** Opening Page extract block **

Updated: Aug 12, 2009

Introduction

Background

Hyperprolactinemia is a condition of elevated serum prolactin. Prolactin is a 198 – amino acid protein (23-kD) produced in the lactotroph cells of the anterior pituitary gland. Its primary function is to enhance breast development during pregnancy and to induce lactation. However, prolactin also binds to specific receptors in the gonads, lymphoid cells, and liver.¹ Secretion is pulsatile; it increases with sleep, stress, pregnancy, and chest wall stimulation or trauma, and therefore must be drawn after fasting. Normal fasting values are generally less than 30 ng/mL, depending on the individual laboratory.

Pathophysiology

The primary action of prolactin is to stimulate breast epithelial cell proliferation and induce milk production. Estrogen stimulates the proliferation of pituitary lactotroph cells, resulting in an increased quantity of these cells in premenopausal women, especially during pregnancy. However, lactation is inhibited by the high levels of estrogen and progesterone during pregnancy. The rapid decline of estrogen and progesterone in the postpartum period allows lactation to occur. During lactation and breastfeeding, ovulation may be suppressed due to the suppression of gonadotropins by prolactin.

** Closing Page extract block **
** Opening Records provided block **

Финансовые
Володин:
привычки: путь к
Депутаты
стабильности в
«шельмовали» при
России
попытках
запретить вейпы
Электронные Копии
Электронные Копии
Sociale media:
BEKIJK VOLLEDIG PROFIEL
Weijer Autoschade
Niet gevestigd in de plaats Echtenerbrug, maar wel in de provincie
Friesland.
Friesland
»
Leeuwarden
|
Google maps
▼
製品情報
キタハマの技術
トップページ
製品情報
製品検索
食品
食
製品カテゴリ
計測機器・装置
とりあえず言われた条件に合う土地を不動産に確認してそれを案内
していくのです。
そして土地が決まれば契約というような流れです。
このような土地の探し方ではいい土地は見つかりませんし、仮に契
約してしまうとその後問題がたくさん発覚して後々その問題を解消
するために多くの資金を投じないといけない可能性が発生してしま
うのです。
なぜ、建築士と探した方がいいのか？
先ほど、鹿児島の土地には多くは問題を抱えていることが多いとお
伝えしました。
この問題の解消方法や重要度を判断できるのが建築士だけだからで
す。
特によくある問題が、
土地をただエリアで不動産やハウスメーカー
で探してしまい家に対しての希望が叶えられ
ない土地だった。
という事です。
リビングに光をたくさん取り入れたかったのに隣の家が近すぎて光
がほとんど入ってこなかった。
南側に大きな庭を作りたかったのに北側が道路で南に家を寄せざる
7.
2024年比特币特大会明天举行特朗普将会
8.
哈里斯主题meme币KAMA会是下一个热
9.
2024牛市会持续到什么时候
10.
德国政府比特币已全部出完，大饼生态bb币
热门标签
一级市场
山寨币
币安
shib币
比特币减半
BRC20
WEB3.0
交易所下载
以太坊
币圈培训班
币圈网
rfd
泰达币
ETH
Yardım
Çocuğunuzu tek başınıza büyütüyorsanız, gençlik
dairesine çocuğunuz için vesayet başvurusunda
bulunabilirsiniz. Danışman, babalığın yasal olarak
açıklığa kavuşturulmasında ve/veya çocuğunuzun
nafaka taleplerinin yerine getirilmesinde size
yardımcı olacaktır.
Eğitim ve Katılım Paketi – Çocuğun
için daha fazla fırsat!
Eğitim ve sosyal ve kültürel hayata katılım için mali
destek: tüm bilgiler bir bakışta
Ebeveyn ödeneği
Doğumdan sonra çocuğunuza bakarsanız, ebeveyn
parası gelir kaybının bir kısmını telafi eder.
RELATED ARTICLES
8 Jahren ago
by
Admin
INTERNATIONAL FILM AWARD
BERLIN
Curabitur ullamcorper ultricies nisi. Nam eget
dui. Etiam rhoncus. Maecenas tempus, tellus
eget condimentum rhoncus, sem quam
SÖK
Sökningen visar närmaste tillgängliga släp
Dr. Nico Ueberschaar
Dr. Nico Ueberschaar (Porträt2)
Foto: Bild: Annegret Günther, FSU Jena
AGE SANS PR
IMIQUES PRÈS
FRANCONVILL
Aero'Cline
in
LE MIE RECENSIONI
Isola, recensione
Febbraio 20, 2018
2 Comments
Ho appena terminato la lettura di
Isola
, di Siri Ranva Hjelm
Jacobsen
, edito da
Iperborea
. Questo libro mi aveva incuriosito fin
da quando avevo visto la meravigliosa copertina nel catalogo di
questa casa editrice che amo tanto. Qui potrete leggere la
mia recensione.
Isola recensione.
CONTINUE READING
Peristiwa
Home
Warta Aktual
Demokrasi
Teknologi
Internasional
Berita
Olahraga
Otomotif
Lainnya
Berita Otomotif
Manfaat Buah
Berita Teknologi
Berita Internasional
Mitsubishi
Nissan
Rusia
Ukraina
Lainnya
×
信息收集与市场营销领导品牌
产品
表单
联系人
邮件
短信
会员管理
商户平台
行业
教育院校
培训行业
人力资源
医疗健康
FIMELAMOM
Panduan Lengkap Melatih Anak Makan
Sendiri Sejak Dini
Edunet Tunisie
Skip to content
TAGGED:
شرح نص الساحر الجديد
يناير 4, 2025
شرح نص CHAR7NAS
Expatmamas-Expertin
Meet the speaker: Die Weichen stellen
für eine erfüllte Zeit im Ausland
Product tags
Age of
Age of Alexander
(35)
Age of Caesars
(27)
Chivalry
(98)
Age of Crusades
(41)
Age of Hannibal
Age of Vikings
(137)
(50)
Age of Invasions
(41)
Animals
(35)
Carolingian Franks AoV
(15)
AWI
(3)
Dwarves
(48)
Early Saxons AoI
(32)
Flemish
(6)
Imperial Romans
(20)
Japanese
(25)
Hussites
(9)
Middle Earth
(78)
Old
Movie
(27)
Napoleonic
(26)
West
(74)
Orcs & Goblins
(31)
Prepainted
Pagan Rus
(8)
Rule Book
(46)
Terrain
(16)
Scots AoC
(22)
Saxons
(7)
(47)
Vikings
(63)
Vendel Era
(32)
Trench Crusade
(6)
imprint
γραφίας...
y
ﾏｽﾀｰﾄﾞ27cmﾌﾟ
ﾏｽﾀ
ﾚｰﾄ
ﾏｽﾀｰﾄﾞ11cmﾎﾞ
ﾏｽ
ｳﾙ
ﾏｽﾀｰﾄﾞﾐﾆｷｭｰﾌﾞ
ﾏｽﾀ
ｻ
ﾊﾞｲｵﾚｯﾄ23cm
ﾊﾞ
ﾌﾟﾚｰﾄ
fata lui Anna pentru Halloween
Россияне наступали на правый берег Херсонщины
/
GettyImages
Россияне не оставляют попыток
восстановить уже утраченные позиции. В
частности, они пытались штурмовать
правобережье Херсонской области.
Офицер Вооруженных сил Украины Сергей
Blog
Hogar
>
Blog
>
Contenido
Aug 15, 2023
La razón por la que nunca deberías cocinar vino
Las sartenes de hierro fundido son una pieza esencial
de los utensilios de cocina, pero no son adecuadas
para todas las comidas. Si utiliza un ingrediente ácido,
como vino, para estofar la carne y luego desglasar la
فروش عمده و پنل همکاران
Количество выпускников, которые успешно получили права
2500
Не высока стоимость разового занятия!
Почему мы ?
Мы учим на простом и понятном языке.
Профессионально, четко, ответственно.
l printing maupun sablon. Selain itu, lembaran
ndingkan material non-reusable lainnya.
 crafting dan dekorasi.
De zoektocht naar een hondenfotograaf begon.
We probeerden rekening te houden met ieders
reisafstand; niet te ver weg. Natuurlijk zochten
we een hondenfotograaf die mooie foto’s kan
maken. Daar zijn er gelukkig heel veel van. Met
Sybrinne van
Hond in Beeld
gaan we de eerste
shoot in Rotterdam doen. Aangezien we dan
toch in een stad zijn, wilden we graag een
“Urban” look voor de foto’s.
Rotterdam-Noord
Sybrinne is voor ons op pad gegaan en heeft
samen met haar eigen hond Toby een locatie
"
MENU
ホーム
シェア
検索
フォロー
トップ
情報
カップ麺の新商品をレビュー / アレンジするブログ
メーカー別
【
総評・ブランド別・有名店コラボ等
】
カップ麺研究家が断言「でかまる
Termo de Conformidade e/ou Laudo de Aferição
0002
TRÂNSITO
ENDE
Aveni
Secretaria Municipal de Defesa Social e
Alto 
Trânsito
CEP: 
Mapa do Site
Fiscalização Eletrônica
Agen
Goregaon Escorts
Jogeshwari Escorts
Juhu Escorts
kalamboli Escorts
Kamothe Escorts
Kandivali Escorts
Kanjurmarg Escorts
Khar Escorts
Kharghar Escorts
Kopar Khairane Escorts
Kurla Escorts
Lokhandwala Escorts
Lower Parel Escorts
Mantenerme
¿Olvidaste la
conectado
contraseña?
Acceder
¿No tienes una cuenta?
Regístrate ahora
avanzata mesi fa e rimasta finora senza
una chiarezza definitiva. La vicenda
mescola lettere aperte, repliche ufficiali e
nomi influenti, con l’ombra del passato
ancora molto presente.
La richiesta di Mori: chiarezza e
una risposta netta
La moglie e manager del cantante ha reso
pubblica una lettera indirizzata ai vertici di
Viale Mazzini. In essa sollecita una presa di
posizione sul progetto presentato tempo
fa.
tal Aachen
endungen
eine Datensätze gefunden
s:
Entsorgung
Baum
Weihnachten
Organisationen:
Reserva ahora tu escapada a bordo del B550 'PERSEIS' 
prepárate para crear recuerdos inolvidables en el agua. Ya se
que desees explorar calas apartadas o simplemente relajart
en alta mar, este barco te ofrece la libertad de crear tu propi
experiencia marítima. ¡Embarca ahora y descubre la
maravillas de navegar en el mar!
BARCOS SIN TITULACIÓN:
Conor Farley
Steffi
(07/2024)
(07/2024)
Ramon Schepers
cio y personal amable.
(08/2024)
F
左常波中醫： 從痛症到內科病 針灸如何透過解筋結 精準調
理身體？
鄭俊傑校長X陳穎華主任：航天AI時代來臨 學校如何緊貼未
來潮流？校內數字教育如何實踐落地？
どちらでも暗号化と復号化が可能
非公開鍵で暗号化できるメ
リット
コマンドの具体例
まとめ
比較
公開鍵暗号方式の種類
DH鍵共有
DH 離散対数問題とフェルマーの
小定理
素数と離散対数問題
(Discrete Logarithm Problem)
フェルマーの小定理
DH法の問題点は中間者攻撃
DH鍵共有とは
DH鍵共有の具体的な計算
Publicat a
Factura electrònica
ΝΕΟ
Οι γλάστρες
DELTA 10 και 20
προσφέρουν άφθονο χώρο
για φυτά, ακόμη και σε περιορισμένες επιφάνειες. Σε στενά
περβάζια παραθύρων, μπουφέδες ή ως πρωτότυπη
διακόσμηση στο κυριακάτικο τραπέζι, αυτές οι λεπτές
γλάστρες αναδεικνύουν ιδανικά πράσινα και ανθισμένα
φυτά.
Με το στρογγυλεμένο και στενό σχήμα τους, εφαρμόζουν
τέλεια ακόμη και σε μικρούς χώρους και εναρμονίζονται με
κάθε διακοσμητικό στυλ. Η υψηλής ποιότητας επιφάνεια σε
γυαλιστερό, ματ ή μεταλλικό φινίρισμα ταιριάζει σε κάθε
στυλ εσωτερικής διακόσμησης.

** Closing Records provided block **

### Task statement
Continue the hyperprolactinemia text, starting right after its last sentence, which ends "due to the suppression of gonadotropins by prolactin."

### Exercise output
Dopamine has the dominant influence over prolactin secretion. Secretion of prolactin is under tonic inhibitory control by dopamine, which acts via D2-type receptors located on lactotrophs. Prolactin production can be stimulated by the hypothalamic peptides, thyrotropin-releasing hormone (TRH) and vasoactive intestinal peptide (VIP). Thus, primary hypothyroidism (a high TRH state) can cause hyperprolactinemia. VIP increases prolactin in response to suckling, probably because of its action on receptors that increase adenosine 3',5'-cyclic phosphate (cAMP).

Frequency

United States

This condition occurs in less than 1% of the general population and in 10-40% of patients presenting with secondary amenorrhea. Approximately 75% of patients presenting with galactorrhea and amenorrhea have hyperprolactinemia. Of these patients, approximately 30% have prolactin-secreting tumors.

Mortality/Morbidity

• Mortality is unlikely; however, in cases where the condition is due to a large prolactin-secreting tumor, local mass effect can lead to significant morbidity.
• The condition causes systemic complaints that often resolve when the prolactin level returns to normal or once the tumor shrinks.

Sex

• Clinical presentation in women is more obvious and occurs earlier than in men. They typically present with oligomenorrhea, amenorrhea, galactorrhea, or infertility. Galactorrhea is less common in postmenopausal women due to lack of estrogen. If a pituitary tumor is present, it is a microadenoma (<10 mm) approximately 90% of the time.
• Prolactinoma is less common in men than in women, typically presenting as an incidental finding on a brain CT scan or MRI, or with symptoms of tumor mass effect. This is most evident as a complaint of visual disturbances or headache. By the time of diagnosis in men, approximately 60% have macroprolactinomas.

Clinical

History

• Women typically present with a history of oligomenorrhea, amenorrhea, or infertility, which generally results from prolactin suppression of gonadotropin-releasing hormone (GnRH). Galactorrhea is due to the direct physiologic effect of prolactin on breast epithelial cells.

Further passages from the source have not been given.